With not much more than ten minutes left on the clock, it looked as if Kerry were to get the upper hand in another chapter of a truly great sporting rivalry with Dublin.
Pundits and bookies alike had the Boys in Blue as heavy favourites to win the All-Ireland semi-final tie and, to their credit, Jim Gavin’s side did just that but in the process exhibited the few flaws that the team possesses.
To look at Dublin’s weaknesses, you must look at where Kerry succeeded a couple of weeks ago and to the fact that the Kingdom’s full forward line scored 2-06 from play.
To say the Dublin full-back line is weak would be ridiculous of course – with Johnny Cooper and Philly McMahon among two of the finest backs in the game – but the line struggled to contain Paul Geaney as he went on the score 1-04.
Back in June, former Donegal manager Jim McGuinness wrote in The Irish Times that the small stature of the Dublin full-back line could prove their downfall with McMahon, Cooper and Michael Fitzsimmons (who he envisioned as a starter later on in the Championship), would not be physically imposing enough to deal with bigger players such as David Moran and Kieran Donaghy.
Two such players that the Dublin back line could struggle to deal with is Andy Moran and Aidan O’Shea as a result. Unlike last year however, it is hard to see Dublin having the luxury of double marking O’Shea after the success of the three-man full forward line Kerry implemented.
Aside from the full back line, there are few other aspects of the game that Mayo can take advantage of but there was one noticeable flaw in Dublin’s defence in the tail end of the semi-final – the half back line became increasingly easier for Kerry to penetrate as the game went on.
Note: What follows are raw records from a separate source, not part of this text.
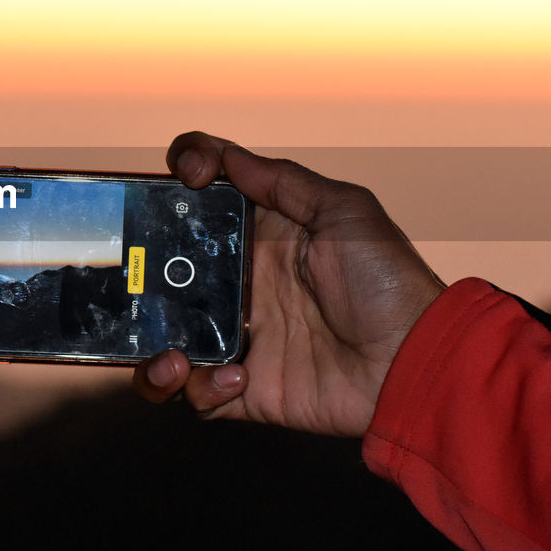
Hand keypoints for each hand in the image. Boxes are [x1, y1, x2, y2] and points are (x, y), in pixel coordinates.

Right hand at [133, 132, 444, 436]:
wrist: (416, 362)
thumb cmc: (390, 280)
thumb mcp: (344, 211)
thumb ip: (281, 180)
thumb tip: (221, 156)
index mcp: (260, 238)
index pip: (201, 204)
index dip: (180, 182)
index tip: (181, 179)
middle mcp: (240, 286)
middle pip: (165, 276)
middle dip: (138, 278)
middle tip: (134, 280)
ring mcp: (240, 338)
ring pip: (165, 343)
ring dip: (150, 353)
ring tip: (172, 357)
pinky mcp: (247, 389)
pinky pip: (198, 394)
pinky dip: (200, 389)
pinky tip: (234, 378)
In the first half Kerry relied on ball winners in the full forward line as Cian O’Sullivan bossed the line but as fit as the Dublin side are, as the game progressed the legs on James McCarthy began to tire and on the left side, where an attacking Paul Mannion was brought on for John Small, gaps opened and Kerry had success in playing the ball into the full forward line. If Mayo are to take advantage of any signs of fatigue in Dublin’s half back line, it will require a monstrous effort from Diarmuid O’Connor.
A lot has been said of Dublin’s discipline, especially after Diarmuid Connolly’s red card against Donegal. The Dublin talisman will, no doubt, be targeted by the Mayo’s half back line and, in particular, Lee Keegan in an effort to rile the St.Vincent’s man up and get him to remove himself from the game.
Dublin proved against Kerry why they may be the greatest attacking side in GAA history though, employing different tactics after Kerry effectively shut down the Dublin full forward line. And, in a similar fashion, Mayo did the same against Tipperary in their semi-final by not allowing many goal opportunities and cutting off delivery into the final 13 metres of the pitch.
Mayo are going to need a game plan that requires high pressure on the Dublin half forwards, which can lead to speculative shots and mistakes. Both midfielders will have to drop deep and give the Dublin forwards no space to breathe and Kevin McLoughlin will likely be given a sweeper style role in an effort to cause havoc anywhere between midfield and the full back line.
Of course, all of this is well and good in theory and although Dublin’s been run close in the past two years, they seem to have an answer for every question asked of them to date. Stephen Rochford’s side, therefore, will need to have an ace up their sleeve to disrupt Dublin’s attacking rhythm on September 18th and defy the odds to bring Sam back to Mayo for the first time since 1951.